Micro-organisms include; viruses, fungi, protozoa, algae and bacteria.
If you are a Biology student who is interested in working in the field of Microbiology some of the tasks you will yourself doing at work could include:
- Publishing research papers and facilitate seminars presenting your scientific findings and discoveries
- Reporting on health and safety standards within your community
- Working in a laboratory
- Planning and conducting clinical trials
As a microbiologist, you may also find professional opportunities in private and public organisations, food and drink manufacturers, hospitals and other healthcare settings.
Microbiology and the work involved is important because discoveries made can contribute to finding ways to create medications, maintain energy, food and water as well as solutions to the increasing effects of climate change.
The meaningful research within the field of Microbiology involves the opportunity to save lives and take care of our planet, for many this is what draws people to pursue professional avenues in microbiology.
Australia has a number of universities that offer both undergraduate and postgraduate degrees in Microbiology:
- Bachelor of Science in Microbiology
- Masters of Science in Clinical and Molecular Microbiology
- Bachelor of Science - Microbiology
University of Tasmania
- Master of Applied Science (Microbiology)
University of Queensland
- Bachelor of Science Major in Microbiology, Infection and Immunity (Extended Major)
- Bachelors of Computer Science/Science Major in Microbiology, Infection and Immunity (Extended Major)
Academic knowledge, skills and experience working in Microbiology are in high demand. Finding work as a microbiologist could lead you to pursue a career as:
- Biomedical scientist
- Microbiology researcher
- Water quality scientist
Remember to check out our tutors at Superprof to find a tutor who specialises in Microbiology to support your university studies. Now let's take a look at another field of biology you can pursue a career in - biological engineering!
The Fundamentals of Biological Engineering
Bioengineering or Biomedical Engineering is another biological discipline that is responsible for many of the rapid changes in our ever-evolving society.
Biomedical Engineering is the application of biological systems to create products that are economically viable, these products can be made from substances derived from; microbes, plants and animals.
Biological Engineering is interdisciplinary; it involves aspects from both Biology and Engineering to create biomedical devices and biological systems and used in medicine and healthcare.

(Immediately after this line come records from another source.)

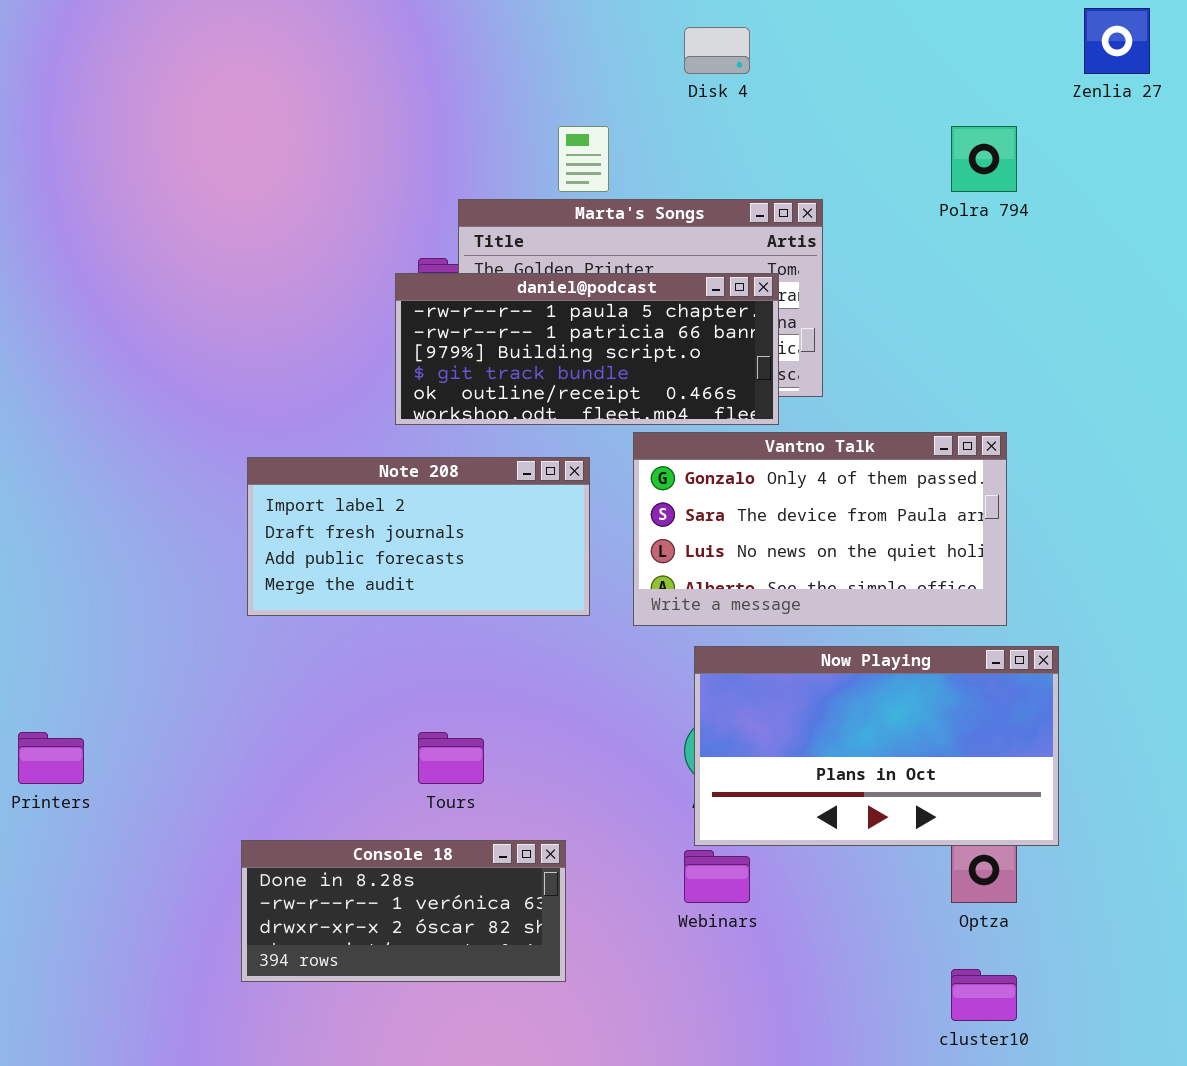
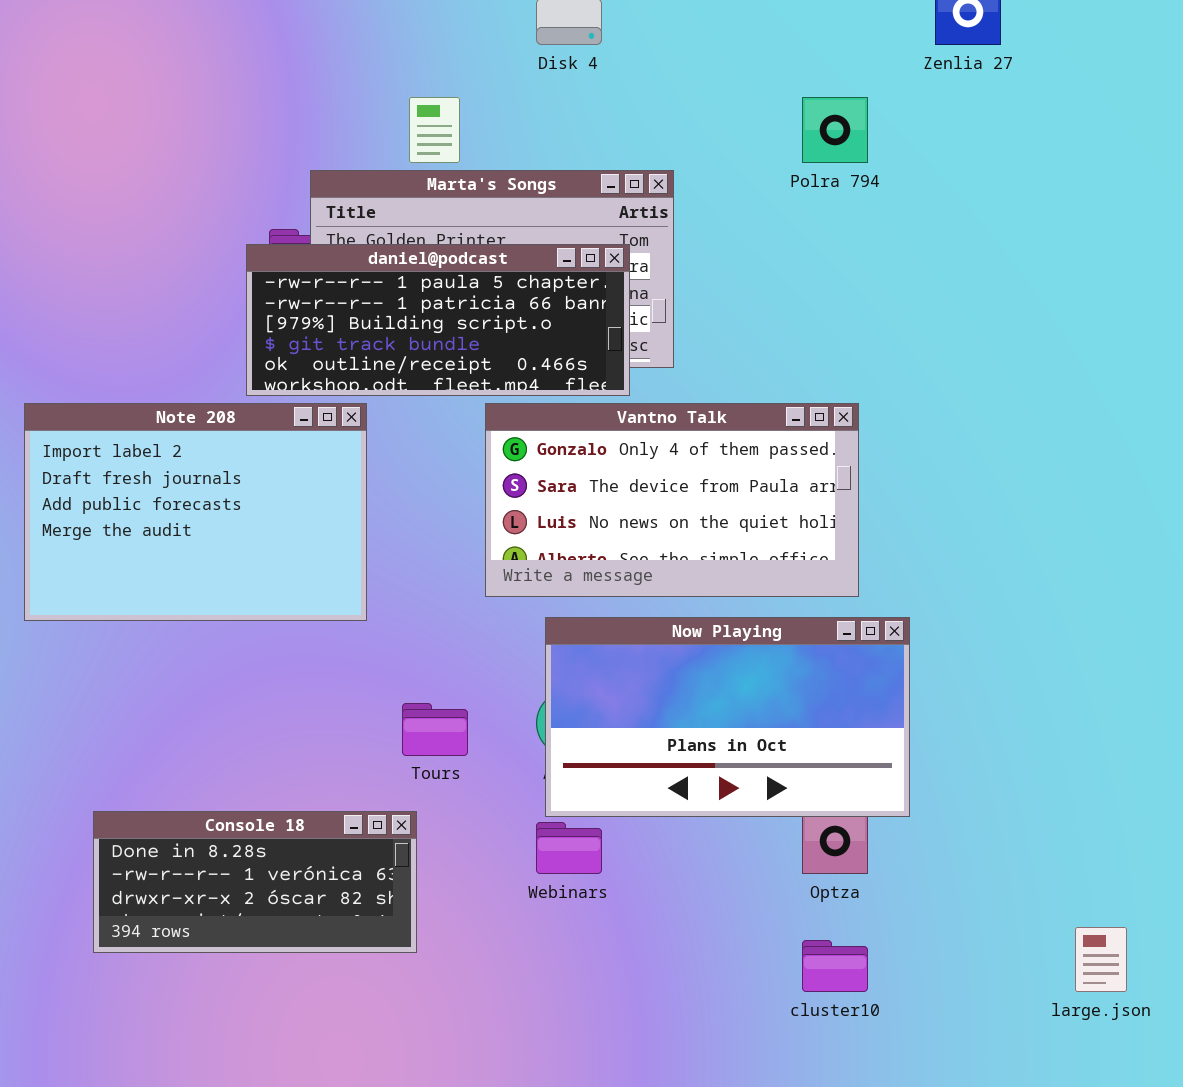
Note 208: [247,457,590,616] -> [24,403,367,621], moved, resized
Tours: [418,732,484,784] -> [402,703,468,756], moved

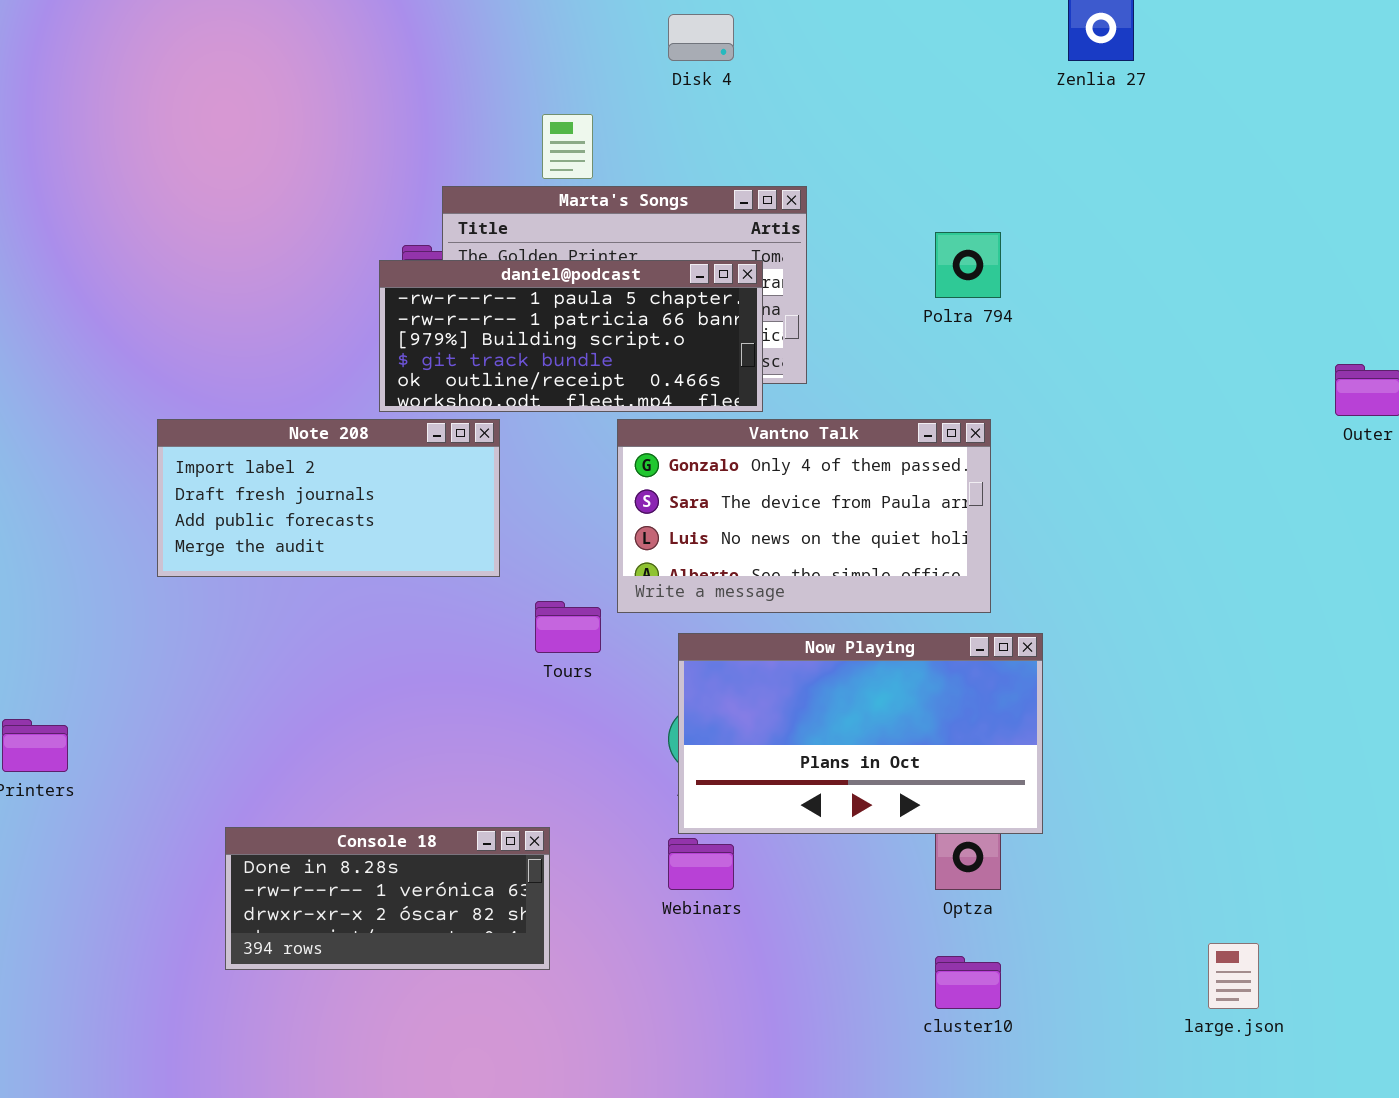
Polra 794: [802,97,868,163] -> [935,232,1001,298], moved
Note 208: [24,403,367,621] -> [157,419,500,577], resized
Tours: [402,703,468,756] -> [535,601,601,653], moved

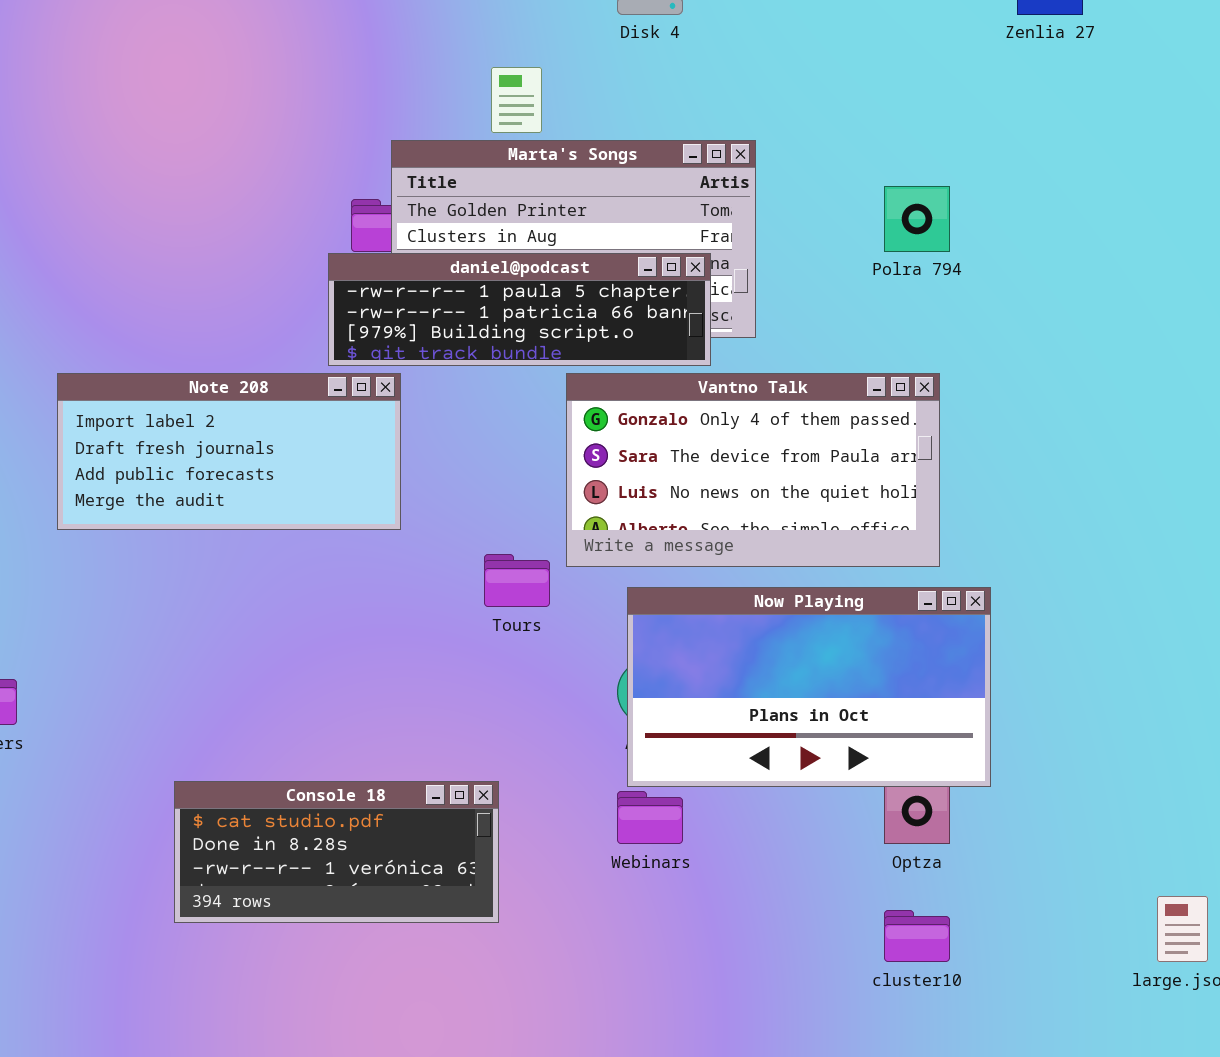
daniel@podcast: [379,260,763,412] -> [328,253,711,366], resized
Note 208: [157,419,500,577] -> [57,373,401,530], moved
Console 18: [225,827,550,970] -> [174,781,499,923], scrolled up 1 row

Also known as clinical engineers and design engineers, biomedical engineers are responsible for tasks such as:
- Conduct medical trials to test new medical devices and products
- Design, develop and test new devices, equipment and materials by using computer software
- Research to solve and find solutions to clinical issues
Working as a biological engineer means you could working and designing biotechnology in either a lab, workshop, office or clinic.
In order to be a successful bioengineer, you'll need to develop your abilities in your problem-solving skills, attention to detail, creativity and communication skills.
If this sounds exciting and aligned with what you want to get out of your professional life then you could consider studying biological engineering, with ample job opportunities and a chance to make a difference in people's lives.
Here is a list of some Australian universities currently offering bioengineering courses:
- Bachelor of Engineering (Biomedical Engineering) (Honours)
University of Tasmania
- PhD - Doctor of Philosophy (Biomedical Engineering)
- Bachelor of Biomedical Science
University of Newcastle
- Bachelor of Medical Engineering (Honours)
Now that we've covered a few of the different disciplines within Biology it's clear that choosing to study science is a fantastic way to learn about the world around you.
You will be able to develop skills across a broad range of professional areas and thrive in scientific academic settings.
Start your learning experience today and choose to study biology!